Scaling Apigee Edge Private Cloud (OPDK) - Part 1, Scaling above two data centers

TL;DR;

Google's OPDK documentation is generally focused on the novice to intermediate Operations team, providing guidance that will cover most situations with an expectation that advanced needs will be handled by teams that have built experience with operating Apigee. As such, our publicly documented procedures and best practices often require customizations specific to a customer's specific usage profiles.

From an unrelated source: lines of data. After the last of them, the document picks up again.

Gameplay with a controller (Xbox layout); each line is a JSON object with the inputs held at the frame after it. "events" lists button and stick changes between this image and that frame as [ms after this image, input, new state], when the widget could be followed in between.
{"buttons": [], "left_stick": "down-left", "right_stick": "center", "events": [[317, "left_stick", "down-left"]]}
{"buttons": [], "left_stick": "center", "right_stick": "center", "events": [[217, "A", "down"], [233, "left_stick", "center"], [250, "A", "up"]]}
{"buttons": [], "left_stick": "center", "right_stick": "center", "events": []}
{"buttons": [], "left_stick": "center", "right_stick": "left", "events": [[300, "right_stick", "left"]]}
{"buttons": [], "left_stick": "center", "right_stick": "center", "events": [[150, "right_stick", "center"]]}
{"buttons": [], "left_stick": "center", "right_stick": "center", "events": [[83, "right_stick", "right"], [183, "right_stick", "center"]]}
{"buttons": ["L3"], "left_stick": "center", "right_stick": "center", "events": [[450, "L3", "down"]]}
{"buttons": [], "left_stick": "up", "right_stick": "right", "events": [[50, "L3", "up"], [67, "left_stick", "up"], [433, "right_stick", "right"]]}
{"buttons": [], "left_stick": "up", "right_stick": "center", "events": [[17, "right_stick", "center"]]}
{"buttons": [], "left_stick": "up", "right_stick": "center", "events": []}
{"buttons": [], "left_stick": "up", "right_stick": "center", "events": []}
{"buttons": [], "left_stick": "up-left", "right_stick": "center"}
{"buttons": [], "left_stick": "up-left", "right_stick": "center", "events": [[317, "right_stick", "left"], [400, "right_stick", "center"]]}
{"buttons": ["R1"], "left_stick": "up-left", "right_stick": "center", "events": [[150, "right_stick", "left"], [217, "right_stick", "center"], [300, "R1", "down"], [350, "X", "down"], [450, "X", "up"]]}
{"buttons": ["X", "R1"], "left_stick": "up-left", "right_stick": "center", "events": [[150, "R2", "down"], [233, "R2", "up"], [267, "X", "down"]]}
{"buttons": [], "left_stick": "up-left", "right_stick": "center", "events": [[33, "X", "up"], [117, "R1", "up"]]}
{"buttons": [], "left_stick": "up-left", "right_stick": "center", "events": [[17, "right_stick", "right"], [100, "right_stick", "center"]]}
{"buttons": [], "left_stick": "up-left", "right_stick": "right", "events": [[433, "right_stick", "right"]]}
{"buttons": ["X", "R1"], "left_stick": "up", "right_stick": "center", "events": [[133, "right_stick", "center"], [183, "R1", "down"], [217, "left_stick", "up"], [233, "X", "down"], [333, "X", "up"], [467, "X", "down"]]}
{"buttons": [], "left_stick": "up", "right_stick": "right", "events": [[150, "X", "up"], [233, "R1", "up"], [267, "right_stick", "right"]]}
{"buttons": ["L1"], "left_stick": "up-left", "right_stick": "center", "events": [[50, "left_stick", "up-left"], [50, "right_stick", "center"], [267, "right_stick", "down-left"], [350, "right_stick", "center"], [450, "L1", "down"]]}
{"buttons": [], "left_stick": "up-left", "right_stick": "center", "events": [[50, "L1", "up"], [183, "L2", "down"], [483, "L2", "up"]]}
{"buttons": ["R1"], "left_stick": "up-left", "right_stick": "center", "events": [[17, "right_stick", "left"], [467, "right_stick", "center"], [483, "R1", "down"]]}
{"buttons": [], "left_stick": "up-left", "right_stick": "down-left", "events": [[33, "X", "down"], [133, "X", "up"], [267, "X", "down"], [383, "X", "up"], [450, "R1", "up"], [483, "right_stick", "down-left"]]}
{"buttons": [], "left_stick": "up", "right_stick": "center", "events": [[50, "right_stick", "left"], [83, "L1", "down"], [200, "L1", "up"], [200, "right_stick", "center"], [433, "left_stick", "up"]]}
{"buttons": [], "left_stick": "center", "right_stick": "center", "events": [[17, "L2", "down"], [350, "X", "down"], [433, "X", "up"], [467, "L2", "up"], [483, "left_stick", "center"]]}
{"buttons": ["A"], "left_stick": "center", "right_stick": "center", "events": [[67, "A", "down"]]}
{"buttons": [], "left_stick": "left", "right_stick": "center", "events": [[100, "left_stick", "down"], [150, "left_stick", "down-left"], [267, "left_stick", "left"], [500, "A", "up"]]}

This is Part 1 of a series of articles that expand on the best practices and operating procedures by discussing:

  • Scale out of OPDK to beyond two(2) data centers
  • Scaling to above 5000 QPS per data center
  • Optimizing maintenance and upgrade operations in high volume planets

In some cases below, the guidance may appear to conflict with Google’s public documentation. However, advanced use cases may require advanced techniques. These advanced practices are what I will describe below.

 

Part 1: Adding a Third (or higher) data center

Google’s documentation covers a standard topology for a two data center architecture. That documentation notes, “Note: If you require three or more data centers, please contact your Sales Rep or Account Executive to engage with Apigee.” The following details are similar to what will be shared with you by your Customer Engineer. For additional clarification and questions, please do reach out to your Google Customer Engineer.

Overview

The following guide assumes you already have a two data center topology in place. If not, please ensure you understand the basics described in ref-1

Adding a third or higher DC does not follow the same expansion pattern used in moving from one to two DCs (ref-2) Instead the topology for the third and higher DC focuses on expanding the “Gateway” pod (runtime components) and a minimum list of components from the “Central” pod (management components) (ref-3).

Expansion Topologies

The exact components will depend on the model being implemented. Two common expansion models are:

  1. Adding a geographically separate Region
  2. Adding “Availability Zones (AZs)” within a similar physical location
    • This approach is often used to replicate multi-zonal cloud architectures that have multiple physically independent segments within the same general geographic location.
    • Important Note: Cassandra treats each DC as a separate DC whether they happen to be close geographically or not. Replication across DCs is slower than in-DC writes. Apigee configures Cassandra with a LOCAL_QUORUM consistency level to optimize write speeds and data security with the assumption that traffic from a client typically stays within a DC. If load balancing across AZs, there is a risk that data written in AZ1 may not be available in AZ2 when a fast following second call from a client comes in. Typically connection reuse and session affinity will limit this risk.

 

Expansion Components by model:

Regional Expansion

Availability Zone Expansion

  • Router
  • Message Processor
  • Cassandra
  • Zookeeper *
  • Qpid *
  • Router
  • Message Processor
  • Cassandra

* Note: Qpid and Zookeeper are only needed per Region. In an AZ model, Qpid and Zookeeper can be treated as management components outside the runtime AZs for the region.

 

Components shared across models:

Regional Expansion

Availability Zone Expansion

The following management components are only needed in two(2) Regions:


  • LDAP
  • Postgres
  • UI
  • Management Server

Note: I have seen cases where there is a need for the Management Server to exist in additional Regions to provide access to the Management APIs. Having more than two instances is an option if needed.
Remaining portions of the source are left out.